■ **YOUR INSTRUCTIONS**: Each line from the one that contains "M 860,216 L" to the last line of the records below must be restated word for word.

Collected data:
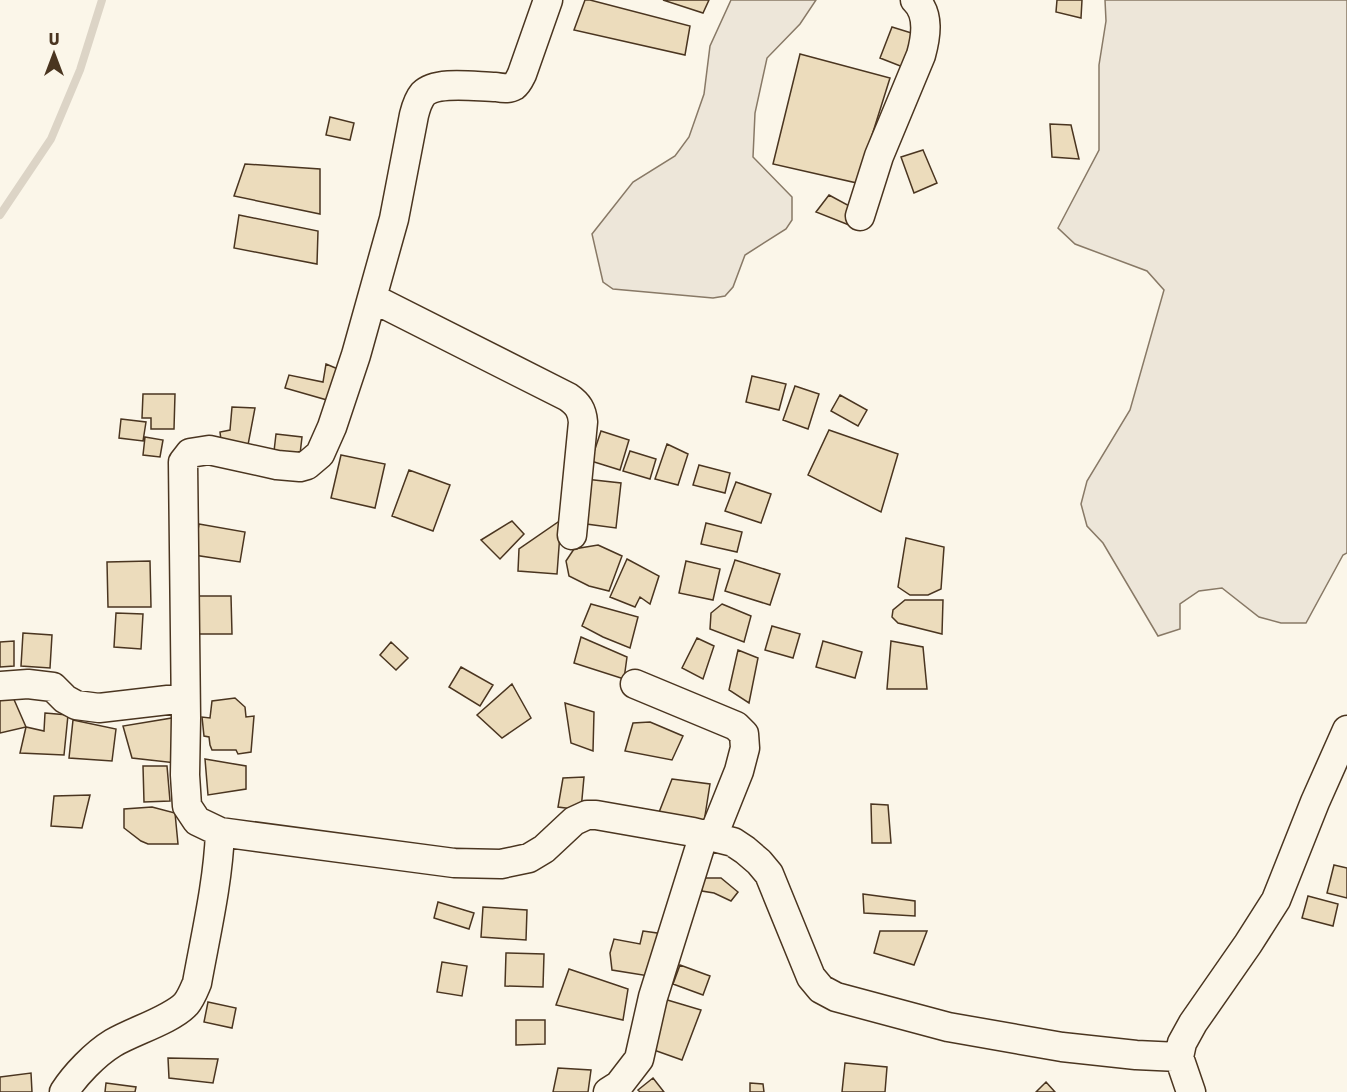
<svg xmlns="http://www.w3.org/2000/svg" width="1347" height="1092" font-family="Jost,sans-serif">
<rect width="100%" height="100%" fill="#fbf6e9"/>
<path fill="#ede6d9" stroke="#887966" stroke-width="1.5" d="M 731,0 L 816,0 L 800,24 L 767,58 L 755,113 L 753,157 L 792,197 L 792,220 L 786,229 L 745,255 L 733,287 L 725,296 L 713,298 L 613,289 L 603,282 L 592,234 L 633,182 L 675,156 L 689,137 L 704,94 L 710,46 Z
M 1105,0 L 1347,0 L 1347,553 L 1343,555 L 1306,623 L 1281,623 L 1259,617 L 1222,588 L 1199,591 L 1180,604 L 1180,629 L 1158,636 L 1103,543 L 1087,526 L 1081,504 L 1087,481 L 1130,410 L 1164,290 L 1147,271 L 1075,244 L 1058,228 L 1099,150 L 1099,65 L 1106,21 Z"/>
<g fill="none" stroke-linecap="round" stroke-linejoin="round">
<path stroke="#dcd4c6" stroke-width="8" d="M 0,215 L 51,139 L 80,70 L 102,0"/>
</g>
<path fill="#ecdcbc" stroke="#4a3520" stroke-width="1.5" d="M 585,0 L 590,0 L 690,26 L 685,55 L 574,30 Z
M 663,0 L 709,0 L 703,13 Z
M 1057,0 L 1082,0 L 1081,18 L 1056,12 Z
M 892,27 L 918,35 L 908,69 L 880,58 Z
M 800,54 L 890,78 L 857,183 L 773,164 Z
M 330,117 L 354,123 L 350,140 L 326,135 Z
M 1050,124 L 1071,125 L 1079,159 L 1052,157 Z
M 923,150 L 937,183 L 914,193 L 901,157 Z
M 245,164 L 320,169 L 320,214 L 234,196 Z
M 829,195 L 855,209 L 849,225 L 816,212 Z
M 239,215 L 318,231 L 317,264 L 234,248 Z
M 326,364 L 345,372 L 334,402 L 285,388 L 289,375 L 323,382 Z
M 752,376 L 786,384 L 779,410 L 746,402 Z
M 795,386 L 819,394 L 808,429 L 783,420 Z
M 143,394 L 175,394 L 174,429 L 151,429 L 151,418 L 142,418 Z
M 840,395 L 867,410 L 858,426 L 831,411 Z
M 232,407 L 255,408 L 248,445 L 221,440 L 220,432 L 230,430 Z
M 121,419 L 146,422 L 143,441 L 119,438 Z
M 829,430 L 898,454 L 881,512 L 808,475 Z
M 601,431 L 629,440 L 620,470 L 591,461 Z
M 276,434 L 302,437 L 299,463 L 273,460 Z
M 145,437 L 163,440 L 160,457 L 143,455 Z
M 667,444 L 688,454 L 678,485 L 655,479 Z
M 630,451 L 656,459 L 650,479 L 623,471 Z
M 341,455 L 385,464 L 375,508 L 331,498 Z
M 699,465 L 730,473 L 725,493 L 693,485 Z
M 409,470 L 450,485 L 433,531 L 392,516 Z
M 585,479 L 621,483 L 616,528 L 579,523 Z
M 736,482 L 771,494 L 761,523 L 725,511 Z
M 561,520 L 557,574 L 518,571 L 519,549 Z
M 512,521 L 524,534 L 500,559 L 481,540 Z
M 706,523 L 742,532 L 737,552 L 701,544 Z
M 199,524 L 245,532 L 240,562 L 194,555 Z
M 906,538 L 944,547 L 941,589 L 928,595 L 910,595 L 898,587 Z
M 598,545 L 622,556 L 609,591 L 589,586 L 569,576 L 566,561 L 574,549 Z
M 627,559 L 659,576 L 650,604 L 640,597 L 635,607 L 610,597 Z
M 735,560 L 780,574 L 770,605 L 725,591 Z
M 150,561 L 151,607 L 108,607 L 107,562 Z
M 686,561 L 720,569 L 713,600 L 679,593 Z
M 197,596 L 231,596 L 232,634 L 197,634 Z
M 905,600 L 943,600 L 942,634 L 898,623 L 892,617 L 893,610 Z
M 591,604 L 638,617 L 630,648 L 603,637 L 582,626 Z
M 722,604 L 751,616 L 744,642 L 710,629 L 711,613 Z
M 116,613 L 143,614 L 141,649 L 114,647 Z
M 772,626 L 800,634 L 793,658 L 765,650 Z
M 23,633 L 52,635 L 50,668 L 21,666 Z
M 581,637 L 627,657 L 624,679 L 574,663 Z
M 697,638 L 714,646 L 703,679 L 682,668 Z
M 14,641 L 14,666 L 0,667 L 0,642 Z
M 823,641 L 862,652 L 855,678 L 816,667 Z
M 891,641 L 923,647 L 927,689 L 887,689 Z
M 391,642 L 408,658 L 396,670 L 380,655 Z
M 738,650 L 758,658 L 749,703 L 729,690 Z
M 461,667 L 493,685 L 480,706 L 449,687 Z
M 512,684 L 531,718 L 502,738 L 477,715 Z
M 0,695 L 12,695 L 26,727 L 0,733 Z
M 235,698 L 245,707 L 246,717 L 254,716 L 251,752 L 238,754 L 236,750 L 212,750 L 210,745 L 209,737 L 204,736 L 202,717 L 210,718 L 212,701 Z
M 565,703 L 594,712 L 593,751 L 571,743 Z
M 45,713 L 68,715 L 64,755 L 20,753 L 26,727 L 44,731 Z
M 178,717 L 176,763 L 132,758 L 123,726 Z
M 73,720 L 116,729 L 112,761 L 69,758 Z
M 650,722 L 683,736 L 672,760 L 625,751 L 633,723 Z
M 205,759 L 246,766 L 246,789 L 208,795 Z
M 143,766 L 167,766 L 170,801 L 144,802 Z
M 584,777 L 581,810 L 558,807 L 563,778 Z
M 672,779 L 710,784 L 704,822 L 658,815 Z
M 90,795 L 82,828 L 51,826 L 54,796 Z
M 871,804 L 888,805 L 891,843 L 872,843 Z
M 152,807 L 175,813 L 178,844 L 148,844 L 141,841 L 124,828 L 124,809 Z
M 1334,865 L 1347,868 L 1347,898 L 1327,893 Z
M 702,878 L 721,878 L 738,892 L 731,901 L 714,893 L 702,891 Z
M 863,894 L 915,901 L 915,916 L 864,913 Z
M 1308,896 L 1338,904 L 1333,926 L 1302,918 Z
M 438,902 L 474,913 L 469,929 L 434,918 Z
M 483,907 L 527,910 L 526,940 L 481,937 Z
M 643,931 L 664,934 L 655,977 L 612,970 L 610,953 L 614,939 L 640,944 Z
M 880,931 L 927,931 L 914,965 L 874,953 Z
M 506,953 L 544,954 L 543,987 L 505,986 Z
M 442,962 L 467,966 L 462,996 L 437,992 Z
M 680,965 L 710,976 L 703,995 L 673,984 Z
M 569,969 L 628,989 L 623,1020 L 556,1005 Z
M 664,999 L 701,1010 L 682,1060 L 651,1049 Z
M 208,1002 L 236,1008 L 232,1028 L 204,1022 Z
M 516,1020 L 545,1020 L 545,1044 L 516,1045 Z
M 168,1058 L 218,1059 L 213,1083 L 169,1078 Z
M 845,1063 L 887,1067 L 885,1092 L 842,1092 Z
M 558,1068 L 591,1070 L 588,1092 L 553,1092 Z
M 31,1073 L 32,1092 L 0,1092 L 0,1077 Z
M 653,1078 L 664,1092 L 640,1092 L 638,1090 Z
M 1046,1082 L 1055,1092 L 1036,1092 Z
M 106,1083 L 136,1087 L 135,1092 L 105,1092 Z
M 750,1083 L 763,1084 L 764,1092 L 750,1092 Z"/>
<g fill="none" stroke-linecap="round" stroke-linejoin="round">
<defs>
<path id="minor" d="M 548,0 L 522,74 C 520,78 518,83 514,86 C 509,89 502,88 496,87 C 477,87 437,80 423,94 C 418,100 416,107 414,115 L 394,219 L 356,355 L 332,427 L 320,454 L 307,465 L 300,467 L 277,465 L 209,450 L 190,453 L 183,462 L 186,718 L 185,775 L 187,806 L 197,821 L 220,832 L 454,863 L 501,864 L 529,858 L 544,849 L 574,821 L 587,815 L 596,815 L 693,832 L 733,842 L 745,850 L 759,862 L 769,874 L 811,977 L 821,989 L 836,997 L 948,1027 L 1062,1047 L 1136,1055 L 1179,1057
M 860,216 L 879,156 L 921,55 C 926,37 930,14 915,0
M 372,298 L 568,397 C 578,404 582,410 583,422 L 572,535
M 635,684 L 736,726 L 744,734 L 745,748 L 739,771 L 713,836
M 0,686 L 28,684 L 53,687 L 65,699 L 76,705 L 99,708 L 185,698
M 64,1092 C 75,1075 95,1054 113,1043 C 133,1031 171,1020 186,1004 C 191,998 194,990 197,983 C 206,933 218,883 220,832
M 608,1092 L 619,1085 L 639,1059 L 653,997 L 704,834
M 1191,1092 L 1179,1057 L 1182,1043 L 1193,1023 L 1248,944 L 1276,900 L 1315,802 L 1347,730"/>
</defs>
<use href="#minor" stroke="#4a3520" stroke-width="31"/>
<use href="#minor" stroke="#fbf6e9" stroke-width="28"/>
</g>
<g transform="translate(54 54)" stroke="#fbf6e9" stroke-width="4.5" paint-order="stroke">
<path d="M0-4.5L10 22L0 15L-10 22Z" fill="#4a3520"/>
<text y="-9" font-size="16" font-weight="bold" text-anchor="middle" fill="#4a3520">U</text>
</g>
</svg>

■ **EXERCISE OUTPUT**:
M 860,216 L 879,156 L 921,55 C 926,37 930,14 915,0
M 372,298 L 568,397 C 578,404 582,410 583,422 L 572,535
M 635,684 L 736,726 L 744,734 L 745,748 L 739,771 L 713,836
M 0,686 L 28,684 L 53,687 L 65,699 L 76,705 L 99,708 L 185,698
M 64,1092 C 75,1075 95,1054 113,1043 C 133,1031 171,1020 186,1004 C 191,998 194,990 197,983 C 206,933 218,883 220,832
M 608,1092 L 619,1085 L 639,1059 L 653,997 L 704,834
M 1191,1092 L 1179,1057 L 1182,1043 L 1193,1023 L 1248,944 L 1276,900 L 1315,802 L 1347,730"/>
</defs>
<use href="#minor" stroke="#4a3520" stroke-width="31"/>
<use href="#minor" stroke="#fbf6e9" stroke-width="28"/>
</g>
<g transform="translate(54 54)" stroke="#fbf6e9" stroke-width="4.5" paint-order="stroke">
<path d="M0-4.5L10 22L0 15L-10 22Z" fill="#4a3520"/>
<text y="-9" font-size="16" font-weight="bold" text-anchor="middle" fill="#4a3520">U</text>
</g>
</svg>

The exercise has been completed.